The medical literature pertaining to patient safety is voluminous, especially since the publication of the 1999 Institute of Medicine (IOM) report estimating that between 44,000 and 98,000 Americans die from medical errors each year.1 When focusing on hospitalists and the matter of near misses, however, where the outcome of the error has been intercepted before harm can occur, the volume of published information is far more limited.2
“There are few good data about the role that hospitalists play in preventing adverse events,” says Saul Weingart, MD, PhD, vice president for patient safety at the Dana-Farber Cancer Institute, Boston, “so most accounts are anecdotal. My own sense is that hospital medicine plays a critical role in preventing and mitigating errors in the acute care setting.”
One study, conducted by two hospitalists in a 200-bed academic hospital and published in 2003 in the Journal of General Internal Medicine, distinguished near misses from adverse events.3 The investigators set out to determine the frequency, types, and consequences of errors that can be detected by hospitalists during routine clinical care, and to compare the types of errors first discovered by hospitalists to those discovered by other providers.
Sarwat Chaudhry, MD, a former hospitalist who is now a health services researcher and assistant professor of medicine at the Yale School of Medicine in New Haven, Conn., was the lead investigator in that study. “Oftentimes the errors that are ‘sexier’ and more exciting for people to talk about are the adverse events,” she says. “But I think what are perhaps more common and more informative are the near misses.”
For purposes of Chaudhry, et al.’s study, “adverse events” were defined as adverse outcomes that resulted from errors.3 Errors that did not result in patient harm, but could have, were categorized as near misses. The umbrella definition of error fit that which was used in the IOM report; that is, “the failure of a planned action to be completed as intended or the use of a wrong plan to achieve an aim.”1 Cases in which a bad outcome occurred (such as death or disability) without a preventable cause were not considered errors and, therefore, were not included in the data.

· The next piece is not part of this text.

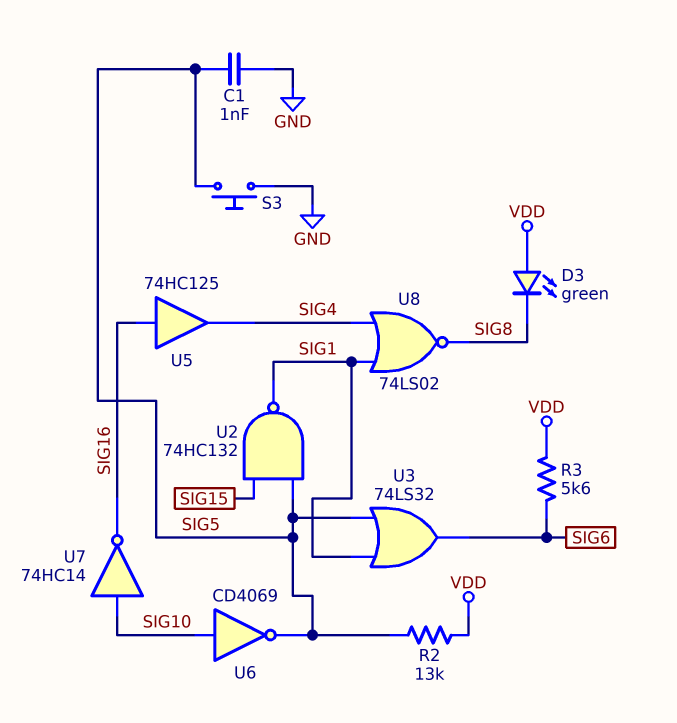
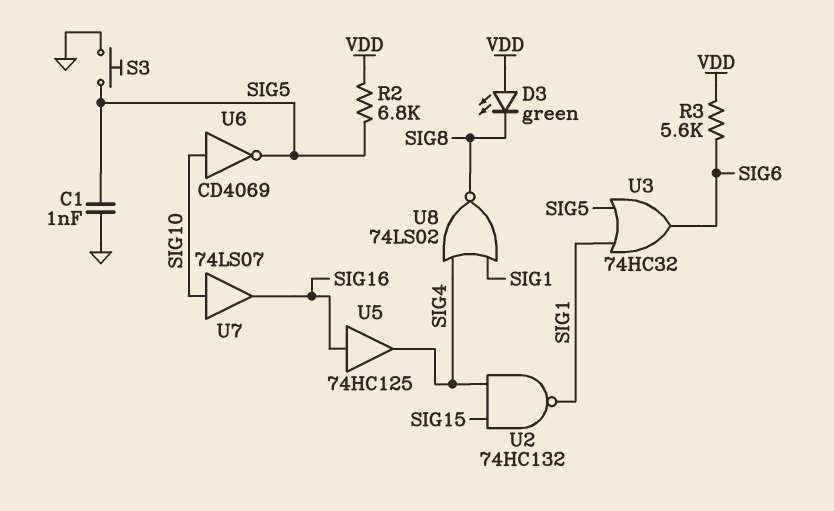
R2: 13k (SIG5, VDD) -> 6.8k (SIG5, VDD)
U2: NAND 74HC132 (in SIG5, in SIG15, out SIG1) -> NAND 74HC132 (in SIG4, in SIG15, out SIG1)
U3: OR 74LS32 (in SIG1, in SIG5, out SIG6) -> OR 74HC32 (in SIG1, in SIG5, out SIG6)
U7: NOT 74HC14 (in SIG10, out SIG16) -> buffer 74LS07 (in SIG10, out SIG16)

A more practical understanding of a near miss is apparent in the following illustration: “If pharmacy came to me and said, ‘Oh, Dr. Chaudhry, one of the physicians on your team wrote for drug X but the patient is also on drug Y and that’s a known contraindication so we don’t think this should be administered, do you agree?’ I’d say, ‘Yes, I agree.’ So the drug was never given, but it was a near miss for the way it was written if it hadn’t been picked up on.”
—Saul Weingart, MD, PhD
In fact there are two kinds of near misses. “One is where the error is intercepted by [a] pharmacy or somebody else before harm is done,” says Dr. Weingart. “The other kind is where the error reaches the patient—for instance, where he or she receives the antibiotic to which they are allergic—but no reaction takes place.”
An important element in the study was that both types of errors were identified during the course of routine, clinical care by Dr. Chaudhry and her colleague, Kolawole Olofinboba, MD. Errors first detected by other healthcare workers were also recorded. Of the 528 patients included in the study, 10.4% experienced at least one error: 6.2% a near miss and 4.2% an adverse event. Interestingly, most of the errors first detected by house staff, nurses, and laboratory technicians were adverse events, whereas most of the errors first detected by the attending hospitalists, pharmacists, and consultants were near misses. Drug errors were the most common type of error overall.